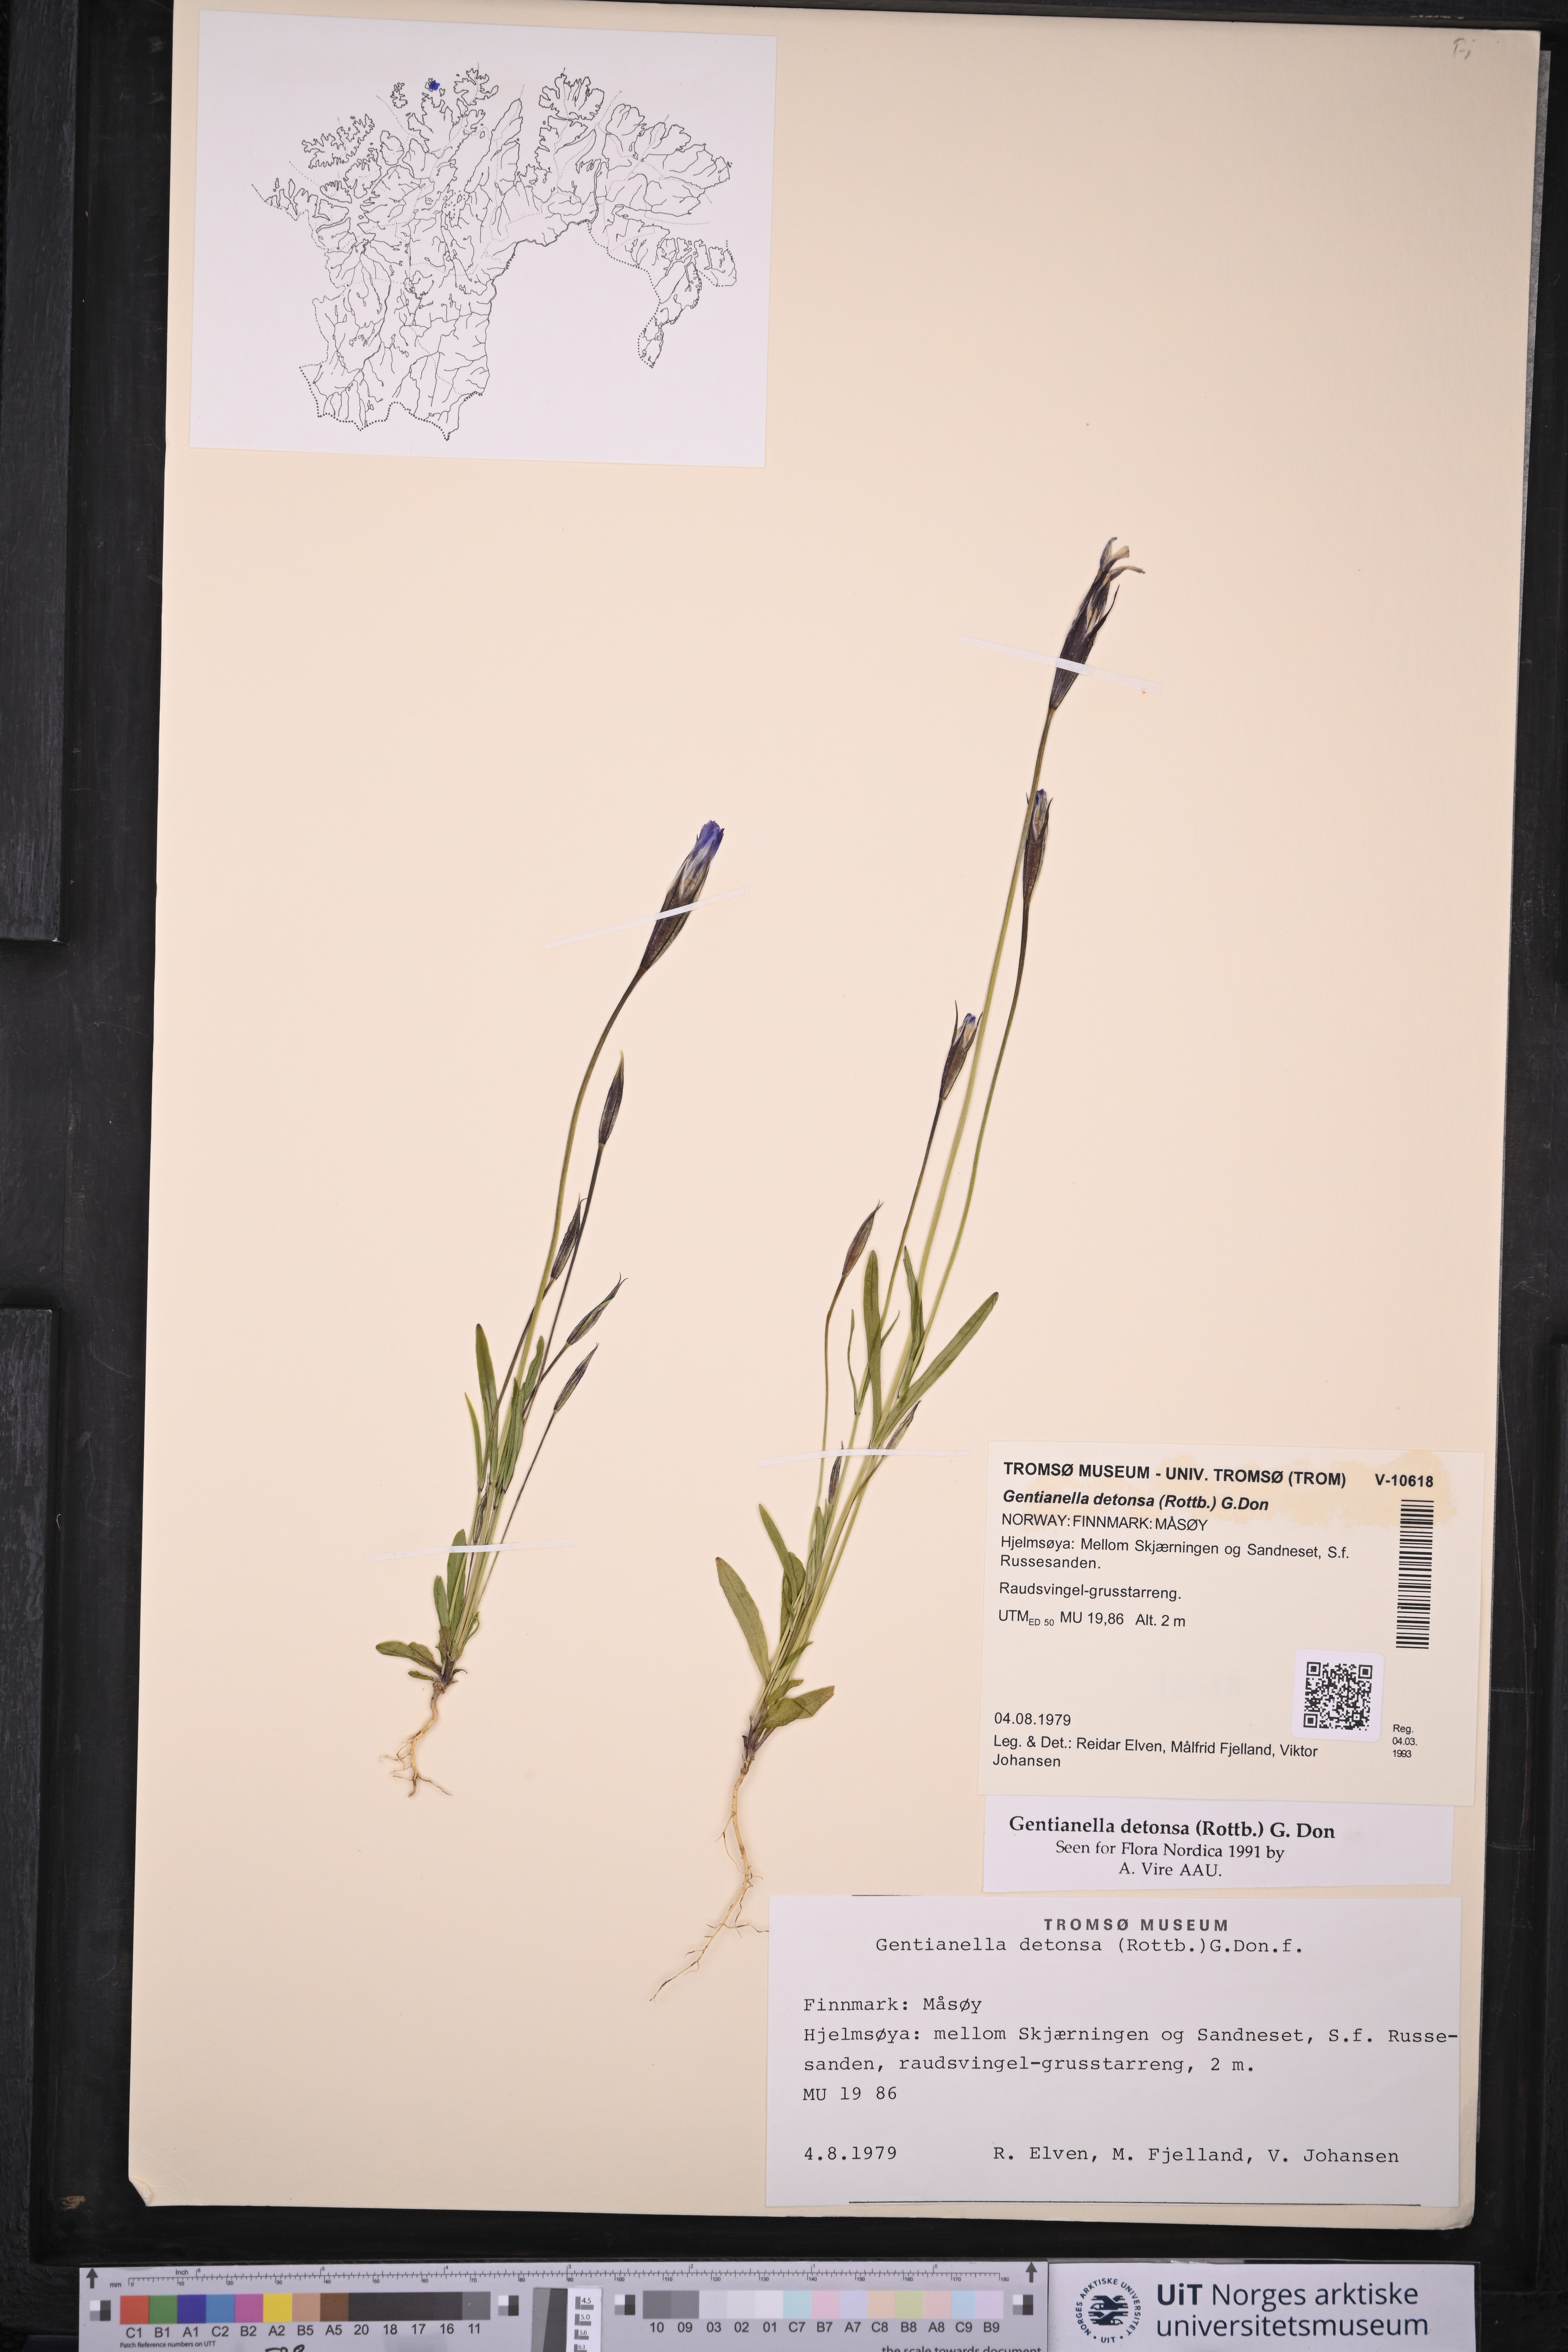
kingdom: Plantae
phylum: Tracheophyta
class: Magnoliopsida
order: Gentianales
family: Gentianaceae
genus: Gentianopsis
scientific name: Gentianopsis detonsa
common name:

================

_Your goal_.
Rewrite the data above with "common name" changed to "vernacular name" and every other line unchanged, and omit the pictures.

_Worked solution_.
kingdom: Plantae
phylum: Tracheophyta
class: Magnoliopsida
order: Gentianales
family: Gentianaceae
genus: Gentianopsis
scientific name: Gentianopsis detonsa
vernacular name:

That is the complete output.